## EXERCISE AIM
Retype every one of the entries below character for character, omitting the pictures from your copy.
### MATERIAL PROVIDED ###
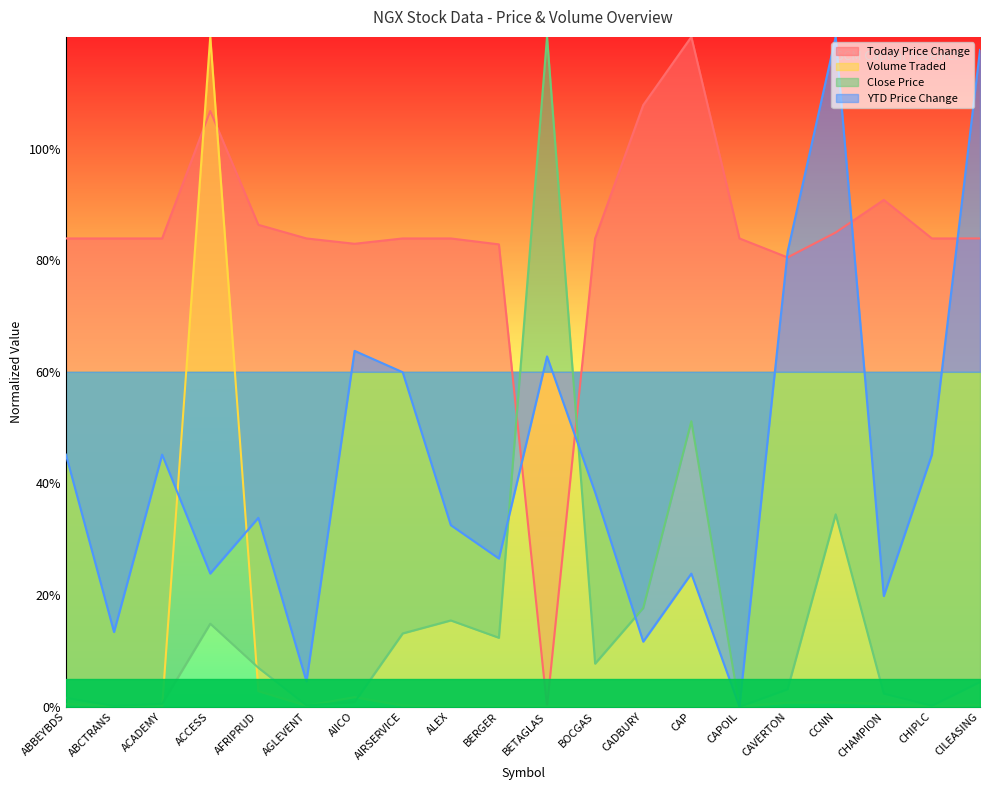

What are all the series names shown in the legend?

Today Price Change, Volume Traded, Close Price, YTD Price Change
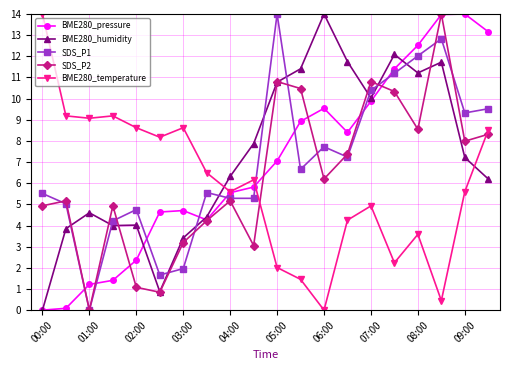

After their last crossing, which series has the higher values: SDS_P1 or BME280_pressure?

BME280_pressure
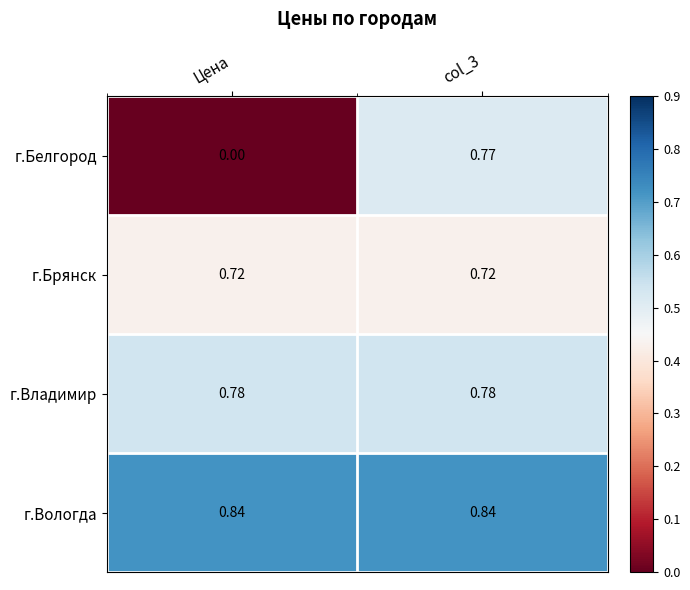

Which series changed the most between Цена and col_3?

г.Белгород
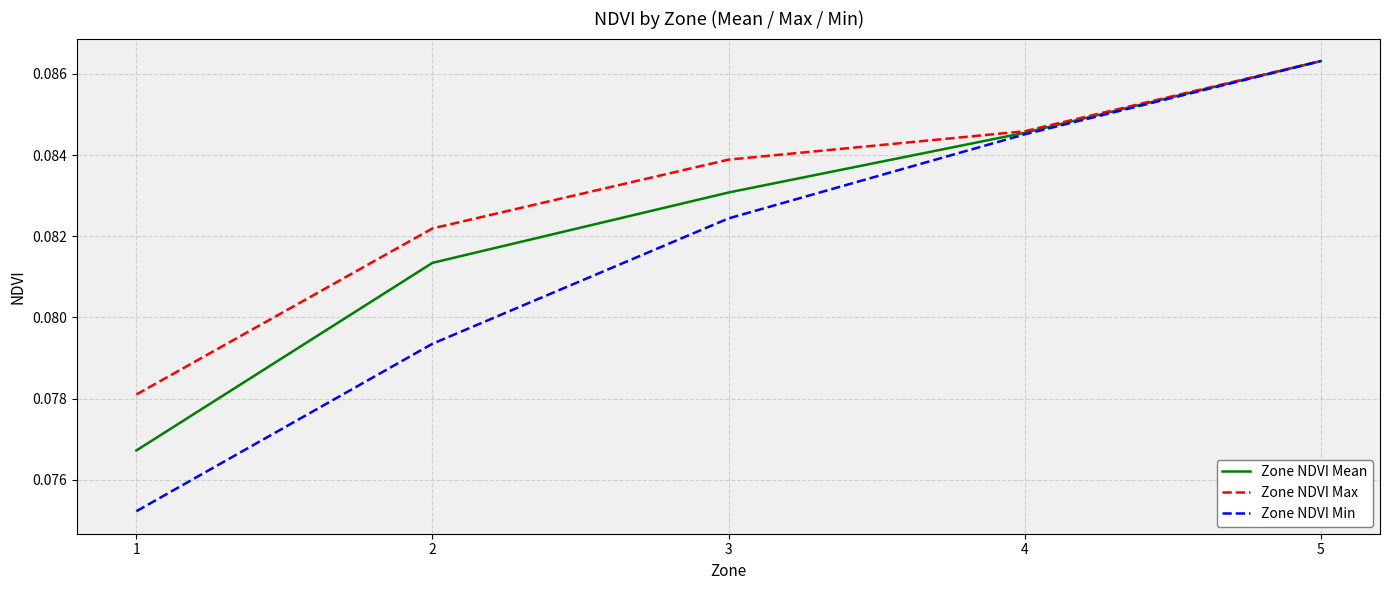

What is the sum of the Zone NDVI Max values at 1 and 2?

0.2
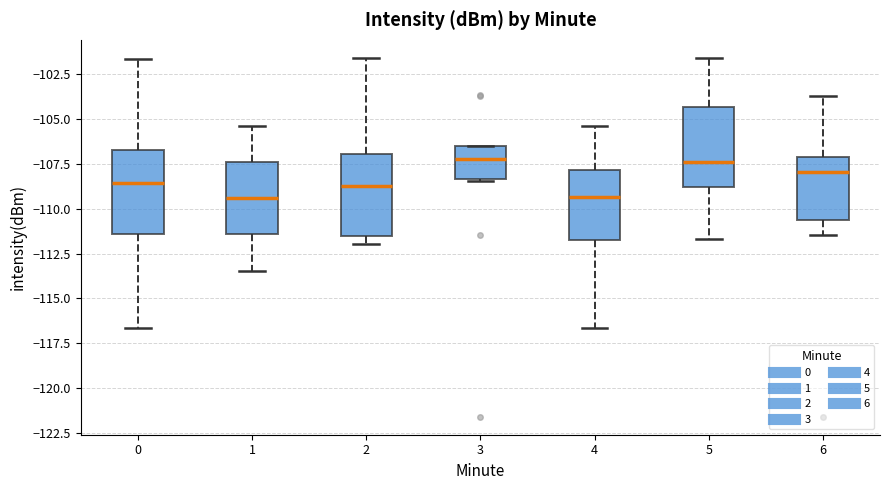

Reading left to right, read every box against the y-axis: the position of its median line, the range the box covers, and the ends of its whiskers. The values are not printed on the chart, so give them approximately, as read against the axis.

0: median -108.5, box -111.5 to -106.5, whiskers -116.5 to -101.5
1: median -109.5, box -111.5 to -107.5, whiskers -113.5 to -105.5
2: median -108.5, box -111.5 to -107.0, whiskers -112.0 to -101.5
3: median -107.0, box -108.5 to -106.5, whiskers -108.5 to -106.5
4: median -109.5, box -112.0 to -108.0, whiskers -116.5 to -105.5
5: median -107.5, box -109.0 to -104.5, whiskers -111.5 to -101.5
6: median -108.0, box -110.5 to -107.0, whiskers -111.5 to -103.5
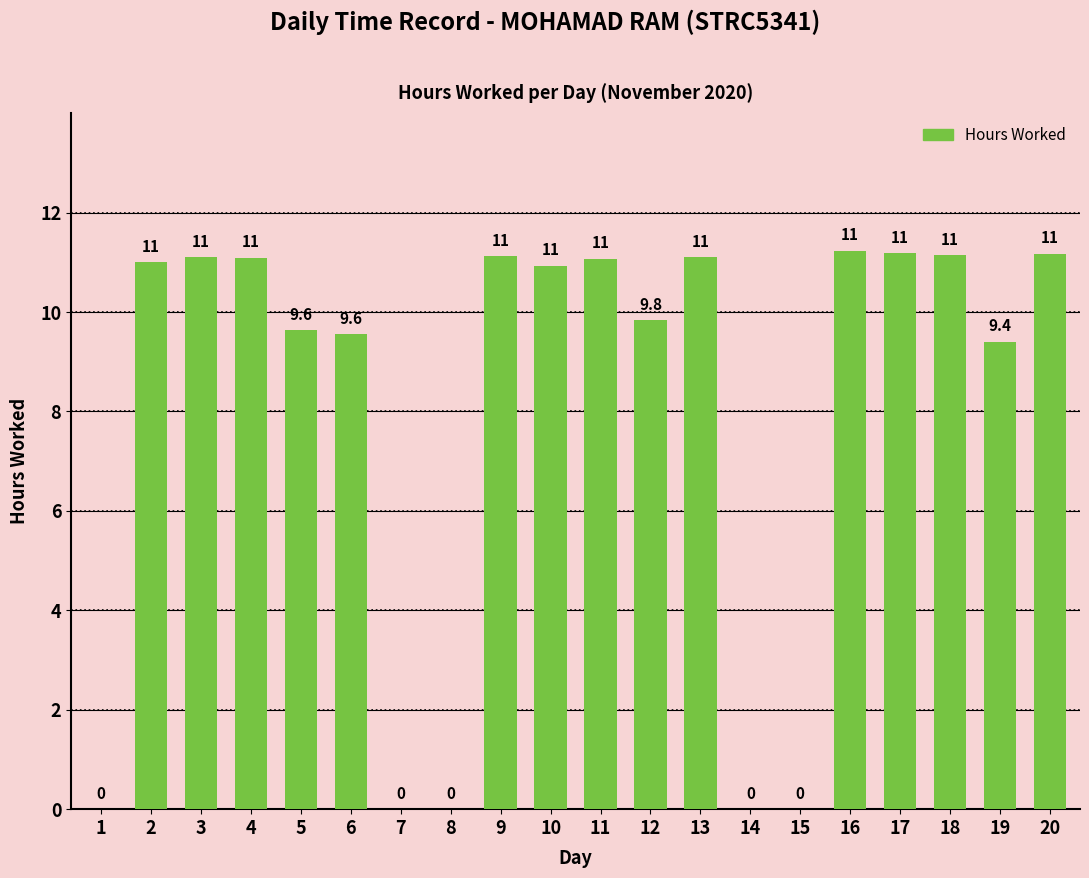

At which label is the value closest to 5?

19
###
## OUTPUT
What are all the series names shown in the legend?

Today Price Change, Volume Traded, Close Price, YTD Price Change

After their last crossing, which series has the higher values: SDS_P1 or BME280_pressure?

BME280_pressure

Which series changed the most between Цена and col_3?

г.Белгород

What is the sum of the Zone NDVI Max values at 1 and 2?

0.2

Reading left to right, read every box against the y-axis: the position of its median line, the range the box covers, and the ends of its whiskers. The values are not printed on the chart, so give them approximately, as read against the axis.

0: median -108.5, box -111.5 to -106.5, whiskers -116.5 to -101.5
1: median -109.5, box -111.5 to -107.5, whiskers -113.5 to -105.5
2: median -108.5, box -111.5 to -107.0, whiskers -112.0 to -101.5
3: median -107.0, box -108.5 to -106.5, whiskers -108.5 to -106.5
4: median -109.5, box -112.0 to -108.0, whiskers -116.5 to -105.5
5: median -107.5, box -109.0 to -104.5, whiskers -111.5 to -101.5
6: median -108.0, box -110.5 to -107.0, whiskers -111.5 to -103.5

At which label is the value closest to 5?

19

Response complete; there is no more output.